«Le silence, disent les règles monastiques, est une grande cérémonie. Dieu arrive dans l’âme qui fait régner en elle le silence, mais il rend muet qui se dissipe en bavardage et ne pénètre pas en qui s’enferme et se bloque dans le mutisme».
En cherchant l’occurrence «Sylphide» dans le dictionnaire des symboles et en me demandant ce qui n’allait pas dans cette pièce, je rencontre cette phrase qui fait écho à mon ressenti.
L’idée première de la pièce était très belle: glisser son corps dans un coussin SM, pratiquer l’expérience de la mise sous vide et de son gonflement, tenter de crapahuter dans l’espace avec un corps rectangulaire dépourvu d’articulation.
Les premiers instants de Sylphides sont intenses et impeccables, prometteurs par l’intensité de leur «less is more». Mais «less tomber» dans la durée le soufflet retombe.
Le «soufflet» est justement la clé de l’articulation dramaturgique.
La pièce se structure autour des possibilités qu’offrent ces trois rectangles en latex qu’ont intégrés les danseurs et qu’une dame en vêtements indigo, Marlene Monteiro Freitas, sévère comme l’ange de la mort, gonfle ou dégonfle.
Dans le rôle de maîtresse domina, Marlene cryonise tour à tour chaque danseurs. Les reflets de la matière chatoient au rythme des respirations. Un tuba miniature de la taille d’une cigarette relie les danseurs au monde extérieur par un mince filet d’air. Sous leur papier d’emballage, les danseurs émettent les vagues nécessaires à leur souffle.

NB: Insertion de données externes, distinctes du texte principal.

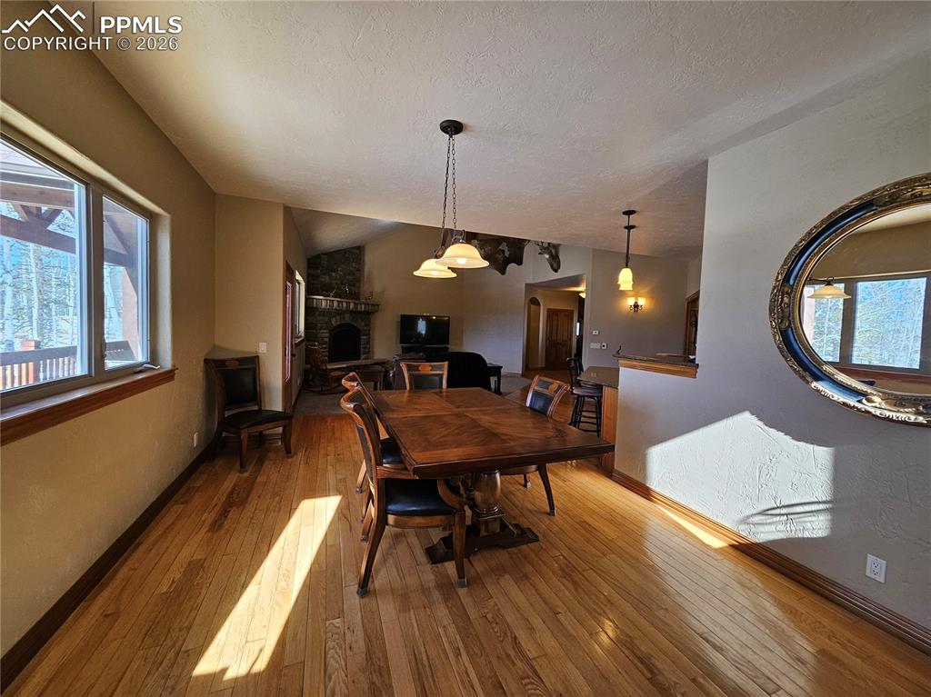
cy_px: 348
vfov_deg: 89.9
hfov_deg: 106.2
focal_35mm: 13
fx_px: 349
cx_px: 466
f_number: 2.2
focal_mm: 1.7
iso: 50
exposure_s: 1/60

Dans la lenteur, ils semblent décomposer les bandas du pranayama — ces légères contractions du corps qui permettent de développer la conscience des muscles profonds autour de la colonne vertébrale et d’éveiller ainsi l’énergie des centres endocriniens.
Le souffle — sans doute métonymie des ailes de la Sylphide — élément central de la pièce, se déplace dans différents espaces, contraint le mouvement, infléchit la danse et celui de la non-danse, puis de la danse extatique après la libération des corps en dehors de sa chrysalide SM.

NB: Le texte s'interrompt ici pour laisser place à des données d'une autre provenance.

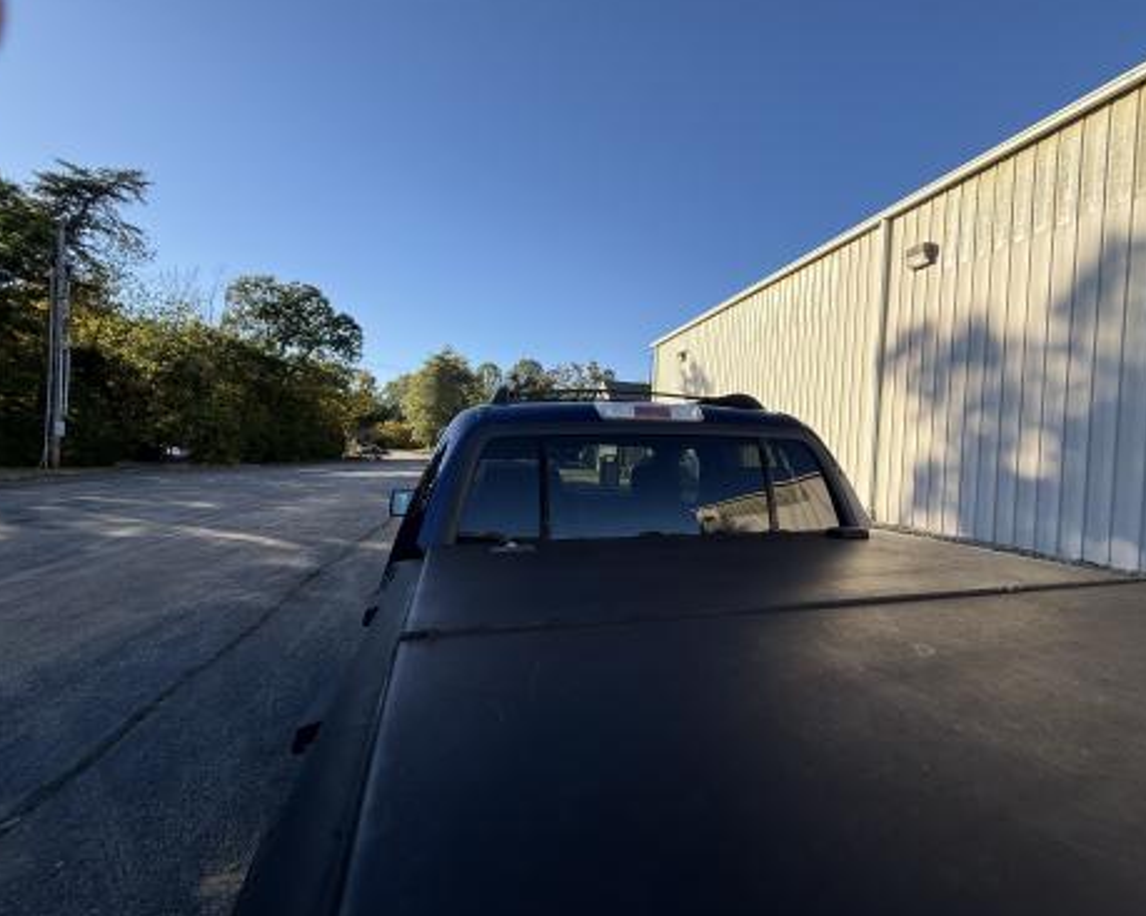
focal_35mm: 15
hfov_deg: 96.8
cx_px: 589
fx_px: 509
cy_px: 454
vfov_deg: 84.0
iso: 50
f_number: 2.2
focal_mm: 2.22
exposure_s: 1/1211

En quoi ces trois interprètes renfermés dans les sacs de latex participent-ils de l’évocation du mythe de la sylphide, de l’archétype de la danseuse éthérée et de la grâce aérienne, reliant le monde des morts et des vivants, des humains et des dieux?

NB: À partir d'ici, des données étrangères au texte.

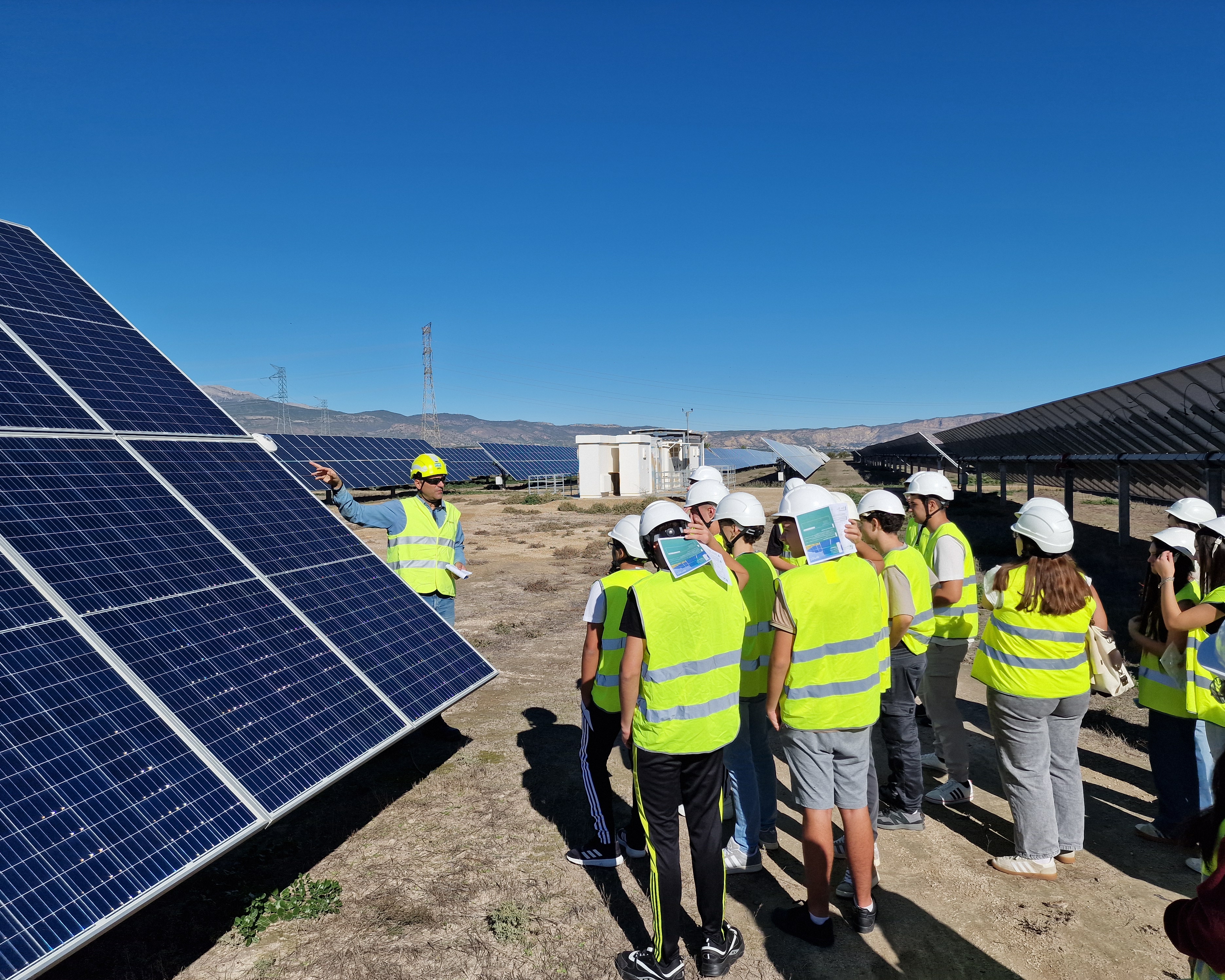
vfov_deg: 58.8
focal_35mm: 24
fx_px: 870
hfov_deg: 70.2
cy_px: 490
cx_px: 649
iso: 50
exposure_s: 1/2784
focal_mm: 6.4
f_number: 1.8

Du point de vue du spectateur, les facultés kinesthésiques du corps placé sous vide ou gonflé à bloc dans un coussin de latex ne semblent pas avoir été exploitées suffisamment. De plus, aucune écoute entre les danseurs ne semble avoir été possible.
Le résultat final pèche par une absence de communication et de présence.
La danseuse en indigo, pourtant libre de ses mouvements, surjoue, manque de naturel et de réceptivité, quand elle manie l’aspirateur et le fait claquer au sol comme un lasso. Son corps est trop tendu pour être crédible.
Lors de l’issue bienheureuse — la libération des corps hors des coussins — les danseurs feignent une danse extatique, une bacchanale sur une musique pop décalée. Leurs articulations sont parfaitement huilées pour interpréter la danse de la transe désarticulée. François Chaignaud laisse une trace de gastéropode en réalisant un grand écart virtuose sur toute une diagonale. Il invente une forme évolutive d’ashtanga yoga d’un type contorsionniste de l’extrême. Lors du passage à la verticalité, ses cheveux voltigent en dessinant des cercles rapides avec la tête dans un lâché impeccable des cervicales. Mais cette chorégraphie spectaculaire mixant gogo dance et illustration des vases antiques ne suffit pas à convaincre: les trois bacchantes discos, prodigieuses de corps, ne sont pas là ce soir. La tête n’y est point. Elles ne sont pas là mais lasses, semble-t-il. Dommage pour l’élégance, la grâce du début et la force du concept.